Our calling as the church is not unlike Elijah’s:  to invite people into God’s story - a story that stands against the dominant stories in our culture.  A story of unbounded grace; a story of unlimited abundance?  Of radical hospitality, of inclusion and true community.

Too often we become trained like those fleas - until we are shaped and formed by another story, by the stories of the kings in our time, until we no longer are even aware of the new possibilities in which God is already at work and in which God wants us to join together.

Can we imagine?

Can we imagine a church beyond a weekly gathering?

A church connected with one another and engaged in the world?
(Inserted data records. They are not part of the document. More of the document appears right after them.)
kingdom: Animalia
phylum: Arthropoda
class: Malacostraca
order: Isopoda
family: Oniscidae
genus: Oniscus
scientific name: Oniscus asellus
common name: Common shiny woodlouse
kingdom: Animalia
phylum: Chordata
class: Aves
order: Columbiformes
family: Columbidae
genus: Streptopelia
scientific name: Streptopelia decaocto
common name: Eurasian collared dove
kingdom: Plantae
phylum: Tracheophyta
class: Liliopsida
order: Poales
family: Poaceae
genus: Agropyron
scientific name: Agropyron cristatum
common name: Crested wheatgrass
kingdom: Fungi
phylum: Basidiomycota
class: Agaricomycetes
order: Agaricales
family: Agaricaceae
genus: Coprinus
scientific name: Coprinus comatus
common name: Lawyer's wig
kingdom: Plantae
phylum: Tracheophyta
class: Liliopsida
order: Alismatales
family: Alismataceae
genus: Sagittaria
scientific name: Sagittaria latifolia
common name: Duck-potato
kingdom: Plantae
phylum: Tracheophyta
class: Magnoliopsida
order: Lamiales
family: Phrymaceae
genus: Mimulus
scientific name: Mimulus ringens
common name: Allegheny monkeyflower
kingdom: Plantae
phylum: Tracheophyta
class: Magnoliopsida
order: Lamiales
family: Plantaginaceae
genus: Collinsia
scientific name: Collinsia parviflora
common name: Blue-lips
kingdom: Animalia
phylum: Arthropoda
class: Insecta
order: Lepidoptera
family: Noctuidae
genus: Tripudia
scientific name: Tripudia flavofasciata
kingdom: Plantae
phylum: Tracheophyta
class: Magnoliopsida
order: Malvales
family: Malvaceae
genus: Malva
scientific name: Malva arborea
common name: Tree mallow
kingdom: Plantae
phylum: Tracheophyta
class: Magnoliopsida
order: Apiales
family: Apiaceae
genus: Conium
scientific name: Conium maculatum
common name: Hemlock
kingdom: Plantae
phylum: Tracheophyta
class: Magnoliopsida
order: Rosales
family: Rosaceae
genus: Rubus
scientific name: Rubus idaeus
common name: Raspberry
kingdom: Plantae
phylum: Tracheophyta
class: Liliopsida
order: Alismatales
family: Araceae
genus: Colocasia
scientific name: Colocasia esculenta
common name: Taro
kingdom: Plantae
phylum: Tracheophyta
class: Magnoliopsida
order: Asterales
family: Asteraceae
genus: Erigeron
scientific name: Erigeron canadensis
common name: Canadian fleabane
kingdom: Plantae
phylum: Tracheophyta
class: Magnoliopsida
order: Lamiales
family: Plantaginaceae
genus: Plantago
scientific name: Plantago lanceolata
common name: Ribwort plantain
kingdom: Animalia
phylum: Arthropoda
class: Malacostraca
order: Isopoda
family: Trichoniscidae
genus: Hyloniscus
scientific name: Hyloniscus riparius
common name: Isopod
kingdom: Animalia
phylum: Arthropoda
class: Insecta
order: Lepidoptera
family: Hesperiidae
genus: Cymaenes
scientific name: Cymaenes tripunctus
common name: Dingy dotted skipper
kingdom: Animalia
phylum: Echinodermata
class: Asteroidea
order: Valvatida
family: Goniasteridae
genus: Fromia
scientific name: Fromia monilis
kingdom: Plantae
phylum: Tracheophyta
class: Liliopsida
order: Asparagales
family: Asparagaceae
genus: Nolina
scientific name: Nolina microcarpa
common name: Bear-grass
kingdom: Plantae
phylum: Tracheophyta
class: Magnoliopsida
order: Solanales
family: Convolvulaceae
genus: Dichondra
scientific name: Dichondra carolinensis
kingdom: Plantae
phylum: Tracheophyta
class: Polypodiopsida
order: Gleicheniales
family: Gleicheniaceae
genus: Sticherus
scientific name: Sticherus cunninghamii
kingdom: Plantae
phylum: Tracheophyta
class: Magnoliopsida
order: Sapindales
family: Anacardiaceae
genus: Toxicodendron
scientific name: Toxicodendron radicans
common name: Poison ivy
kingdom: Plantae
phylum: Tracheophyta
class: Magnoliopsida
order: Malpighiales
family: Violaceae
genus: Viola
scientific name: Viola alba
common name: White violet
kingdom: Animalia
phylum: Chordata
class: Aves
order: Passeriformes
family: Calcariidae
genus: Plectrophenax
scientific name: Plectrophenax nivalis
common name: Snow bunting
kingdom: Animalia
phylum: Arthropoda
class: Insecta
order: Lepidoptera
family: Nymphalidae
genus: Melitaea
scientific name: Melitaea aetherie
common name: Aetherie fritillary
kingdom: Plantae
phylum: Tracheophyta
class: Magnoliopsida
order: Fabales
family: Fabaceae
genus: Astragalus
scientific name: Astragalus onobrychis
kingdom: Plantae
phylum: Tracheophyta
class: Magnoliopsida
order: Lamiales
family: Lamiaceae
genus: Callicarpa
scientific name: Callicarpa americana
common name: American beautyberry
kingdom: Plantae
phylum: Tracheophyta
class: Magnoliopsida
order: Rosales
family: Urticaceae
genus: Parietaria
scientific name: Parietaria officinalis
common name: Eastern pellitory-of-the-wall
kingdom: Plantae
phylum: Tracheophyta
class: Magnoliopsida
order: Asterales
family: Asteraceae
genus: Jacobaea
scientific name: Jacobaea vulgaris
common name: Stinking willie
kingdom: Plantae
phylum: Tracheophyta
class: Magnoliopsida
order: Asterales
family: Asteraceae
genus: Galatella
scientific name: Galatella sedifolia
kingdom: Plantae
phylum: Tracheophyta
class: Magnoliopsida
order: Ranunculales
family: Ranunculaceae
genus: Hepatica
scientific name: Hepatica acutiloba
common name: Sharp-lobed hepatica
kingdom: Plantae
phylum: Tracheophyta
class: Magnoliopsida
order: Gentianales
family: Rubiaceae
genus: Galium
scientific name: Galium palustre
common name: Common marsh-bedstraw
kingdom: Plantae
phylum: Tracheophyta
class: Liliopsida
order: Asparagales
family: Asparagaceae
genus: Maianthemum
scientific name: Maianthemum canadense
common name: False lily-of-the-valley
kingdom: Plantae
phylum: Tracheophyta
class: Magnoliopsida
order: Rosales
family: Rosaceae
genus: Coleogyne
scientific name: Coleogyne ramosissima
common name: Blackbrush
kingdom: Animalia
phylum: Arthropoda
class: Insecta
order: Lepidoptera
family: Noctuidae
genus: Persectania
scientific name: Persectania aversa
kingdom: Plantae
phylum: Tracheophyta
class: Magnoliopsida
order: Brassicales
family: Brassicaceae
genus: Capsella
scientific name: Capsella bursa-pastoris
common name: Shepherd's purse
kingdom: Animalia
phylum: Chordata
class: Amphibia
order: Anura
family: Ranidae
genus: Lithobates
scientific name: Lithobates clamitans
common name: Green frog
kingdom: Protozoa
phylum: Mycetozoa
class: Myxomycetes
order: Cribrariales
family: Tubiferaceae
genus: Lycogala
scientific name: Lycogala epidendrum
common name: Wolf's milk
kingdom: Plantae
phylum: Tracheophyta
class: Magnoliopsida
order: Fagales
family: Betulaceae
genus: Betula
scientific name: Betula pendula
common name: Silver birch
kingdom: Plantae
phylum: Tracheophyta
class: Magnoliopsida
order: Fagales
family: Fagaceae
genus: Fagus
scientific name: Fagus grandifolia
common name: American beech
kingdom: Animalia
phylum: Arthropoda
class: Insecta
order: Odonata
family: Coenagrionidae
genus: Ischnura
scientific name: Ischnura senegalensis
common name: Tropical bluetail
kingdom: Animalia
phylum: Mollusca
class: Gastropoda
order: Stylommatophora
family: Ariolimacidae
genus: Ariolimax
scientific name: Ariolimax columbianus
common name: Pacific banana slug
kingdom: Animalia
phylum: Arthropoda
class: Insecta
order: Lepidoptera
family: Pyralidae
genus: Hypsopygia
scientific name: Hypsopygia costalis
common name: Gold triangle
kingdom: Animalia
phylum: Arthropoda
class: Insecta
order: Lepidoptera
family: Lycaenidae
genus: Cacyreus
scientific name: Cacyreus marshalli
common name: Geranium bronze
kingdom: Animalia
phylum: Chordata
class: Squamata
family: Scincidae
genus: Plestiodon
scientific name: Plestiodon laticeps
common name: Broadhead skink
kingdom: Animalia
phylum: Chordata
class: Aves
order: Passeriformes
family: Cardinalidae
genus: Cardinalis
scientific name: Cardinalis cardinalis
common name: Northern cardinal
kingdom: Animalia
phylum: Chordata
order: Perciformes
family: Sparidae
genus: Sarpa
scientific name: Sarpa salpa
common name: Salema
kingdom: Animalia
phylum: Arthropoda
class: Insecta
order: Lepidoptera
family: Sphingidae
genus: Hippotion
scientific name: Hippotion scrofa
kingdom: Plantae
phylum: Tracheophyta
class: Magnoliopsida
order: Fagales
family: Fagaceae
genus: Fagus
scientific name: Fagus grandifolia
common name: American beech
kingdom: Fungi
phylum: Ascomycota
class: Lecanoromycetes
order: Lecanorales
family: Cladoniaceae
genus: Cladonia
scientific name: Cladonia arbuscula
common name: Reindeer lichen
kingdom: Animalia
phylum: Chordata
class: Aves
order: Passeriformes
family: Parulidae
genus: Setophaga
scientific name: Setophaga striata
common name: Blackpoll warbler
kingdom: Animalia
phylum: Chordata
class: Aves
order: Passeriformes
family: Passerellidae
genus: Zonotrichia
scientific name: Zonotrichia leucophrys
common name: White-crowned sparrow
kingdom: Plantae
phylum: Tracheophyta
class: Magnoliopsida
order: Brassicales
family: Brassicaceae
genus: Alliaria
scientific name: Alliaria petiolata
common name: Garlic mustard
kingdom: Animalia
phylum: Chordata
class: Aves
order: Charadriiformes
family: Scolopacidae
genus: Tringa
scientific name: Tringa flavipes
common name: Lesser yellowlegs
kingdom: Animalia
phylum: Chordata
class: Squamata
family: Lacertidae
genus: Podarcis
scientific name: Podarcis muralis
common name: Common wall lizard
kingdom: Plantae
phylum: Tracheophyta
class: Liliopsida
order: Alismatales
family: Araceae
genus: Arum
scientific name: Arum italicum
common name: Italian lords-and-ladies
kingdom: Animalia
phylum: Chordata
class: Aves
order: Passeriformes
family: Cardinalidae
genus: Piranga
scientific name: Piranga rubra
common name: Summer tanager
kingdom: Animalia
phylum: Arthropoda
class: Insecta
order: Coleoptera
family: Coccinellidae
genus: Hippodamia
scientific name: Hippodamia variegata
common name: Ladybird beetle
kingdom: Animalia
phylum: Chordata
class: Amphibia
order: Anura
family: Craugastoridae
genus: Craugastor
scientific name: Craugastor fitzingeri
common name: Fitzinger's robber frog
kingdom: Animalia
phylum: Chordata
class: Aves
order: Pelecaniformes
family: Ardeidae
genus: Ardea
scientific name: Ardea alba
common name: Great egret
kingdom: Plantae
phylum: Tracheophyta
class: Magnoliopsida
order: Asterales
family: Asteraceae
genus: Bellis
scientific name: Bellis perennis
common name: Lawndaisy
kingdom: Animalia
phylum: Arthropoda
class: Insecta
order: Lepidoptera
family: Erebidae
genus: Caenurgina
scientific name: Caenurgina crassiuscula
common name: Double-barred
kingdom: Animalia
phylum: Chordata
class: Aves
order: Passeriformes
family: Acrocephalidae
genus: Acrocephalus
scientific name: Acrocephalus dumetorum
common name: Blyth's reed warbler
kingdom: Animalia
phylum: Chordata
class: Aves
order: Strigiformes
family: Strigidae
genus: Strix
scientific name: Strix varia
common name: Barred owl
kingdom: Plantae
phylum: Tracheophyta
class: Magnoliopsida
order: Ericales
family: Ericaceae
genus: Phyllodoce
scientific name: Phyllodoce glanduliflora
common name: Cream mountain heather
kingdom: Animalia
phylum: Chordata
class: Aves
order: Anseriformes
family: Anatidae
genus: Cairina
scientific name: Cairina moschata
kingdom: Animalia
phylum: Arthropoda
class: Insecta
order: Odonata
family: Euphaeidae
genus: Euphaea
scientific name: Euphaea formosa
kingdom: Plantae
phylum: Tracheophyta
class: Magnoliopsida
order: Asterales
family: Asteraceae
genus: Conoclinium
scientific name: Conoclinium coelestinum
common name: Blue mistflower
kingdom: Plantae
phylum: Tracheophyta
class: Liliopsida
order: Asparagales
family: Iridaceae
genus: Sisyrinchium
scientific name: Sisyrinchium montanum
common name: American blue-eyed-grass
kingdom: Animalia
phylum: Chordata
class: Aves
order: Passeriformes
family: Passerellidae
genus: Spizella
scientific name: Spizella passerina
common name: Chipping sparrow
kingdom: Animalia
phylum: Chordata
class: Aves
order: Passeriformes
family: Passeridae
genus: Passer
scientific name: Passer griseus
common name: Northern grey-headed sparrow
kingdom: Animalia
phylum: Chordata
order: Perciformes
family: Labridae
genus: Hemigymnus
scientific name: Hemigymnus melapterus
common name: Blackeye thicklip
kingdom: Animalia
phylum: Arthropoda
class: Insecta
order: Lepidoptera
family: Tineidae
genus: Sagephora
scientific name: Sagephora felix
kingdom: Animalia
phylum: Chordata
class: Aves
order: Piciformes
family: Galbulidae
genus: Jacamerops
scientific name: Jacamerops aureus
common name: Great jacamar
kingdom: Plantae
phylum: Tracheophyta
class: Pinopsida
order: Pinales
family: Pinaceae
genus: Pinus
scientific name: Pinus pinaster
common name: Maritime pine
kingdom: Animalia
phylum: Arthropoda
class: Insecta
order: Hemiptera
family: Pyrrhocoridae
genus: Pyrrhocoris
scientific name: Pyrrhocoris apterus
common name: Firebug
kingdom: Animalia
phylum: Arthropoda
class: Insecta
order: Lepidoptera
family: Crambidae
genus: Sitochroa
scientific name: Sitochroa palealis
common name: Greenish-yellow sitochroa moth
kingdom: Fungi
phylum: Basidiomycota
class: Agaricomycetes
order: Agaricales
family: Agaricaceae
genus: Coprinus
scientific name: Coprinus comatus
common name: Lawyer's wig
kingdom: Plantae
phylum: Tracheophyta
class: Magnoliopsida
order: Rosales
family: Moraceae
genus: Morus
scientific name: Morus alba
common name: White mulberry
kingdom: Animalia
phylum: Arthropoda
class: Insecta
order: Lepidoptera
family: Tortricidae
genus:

A church welcoming to spiritual seekers, pilgrims, and sojourners?

A church in which people are engaged in the practice of discipleship, connected in small groups, and accountable to one another for their spiritual journeys?

Too often we get caught up in the same story of lack and scarcity.  You can see it even as we share in communion together.  We have this big loaf of bread - more than enough - and yet we take teeny tiny little pieces, barely enough to get even a taste.  And there will be much left over, unused, and discarded. 

God says there is more than enough, more than enough.  Let us in faith enter God’s story.


 

[i] Quoted by Tim Costello, Streets of Hope: finding God in St. Kilda. (St. Leonard, Australia: Allen and Elwen, 1998), p. 145.

[ii] Walter Brueggemann, Inscribing the Texts: Sermons and Prayers of Walter Brueggemann (Minneapolis: Augsburg Fortress Press, 2004), p.73.